Mager, T., Wood, P. G., & Bamberg, E. (2017). Optogenetic Control of Ca2+ and Voltage-Dependent Large Conductance (BK) Potassium Channels. Journal of Molecular Biology (London), 429(6), 911-921. doi:10.1016/j.jmb.2017.02.004.


Cite as: https://hdl.handle.net/21.11116/0000-0001-27AF-F
Abstract
Ca2+ concentration jumps for the activation of Ca2+-dependent ion channels or transporters can be obtained either by fast solution exchange or by the use of caged Ca2+. Here, we report on an alternate optogenetic method for the activation of Ca2+ and voltage-dependent large conductance (BK) potassium channels.
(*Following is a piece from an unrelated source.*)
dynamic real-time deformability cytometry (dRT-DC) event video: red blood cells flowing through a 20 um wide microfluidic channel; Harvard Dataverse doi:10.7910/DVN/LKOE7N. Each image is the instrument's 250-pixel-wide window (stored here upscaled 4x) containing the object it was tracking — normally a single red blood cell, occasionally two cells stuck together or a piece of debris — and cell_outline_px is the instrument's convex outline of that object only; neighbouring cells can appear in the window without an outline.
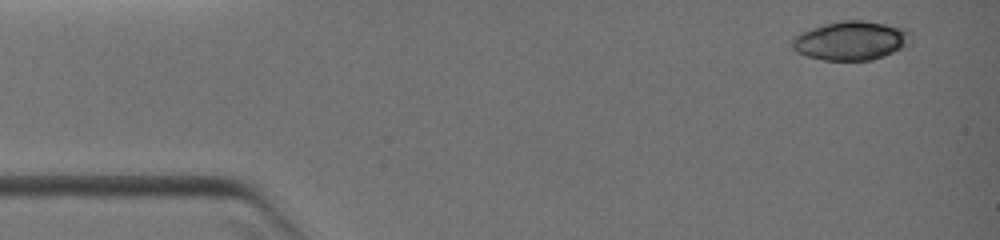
{"species": "common noctule bat (a hibernating species)", "species_latin": "Nyctalus noctula", "temperature_condition": "warm", "stored_images_in_passage": 4, "camera_frame_rate_fps": 3000, "um_per_image_px": 0.085, "animal": {"sex": "female", "body_mass_g": 19.0, "forearm_length_mm": 51.5}, "frame": {"image": 1, "passage_image": 1, "time_ms": 0.0, "image_size_px": [1000, 240], "cell_outline_px": [[912, 40], [904, 48], [884, 56], [872, 60], [824, 60], [808, 56], [796, 52], [792, 48], [792, 36], [800, 32], [824, 24], [840, 20], [864, 20], [908, 28], [912, 32]], "centroid_in_image_um": [72.37, 3.44], "position_along_channel_um": 12.6, "area_um2": 27.4}}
This was achieved through the use of the light-gated channelrhodopsin 2 variant, CatCh(Calcium translocating Channelrhodopsin) with enhanced Ca, which produces locally [Ca2+] in the μM range on the inner side of the membrane, without significant [Ca2+] increase in the cytosol. BK channel subunits α and β1 were expressed together with CatCh in HEK293 cells, and voltage and Ca2+ dependence were analyzed. Light activation of endogenous BK channels under native conditions in astrocytes and glioma cells was also investigated. Additionally, BK channels were used as sensors for the calibration of the [Ca2+] on the inner surface of the cell membrane.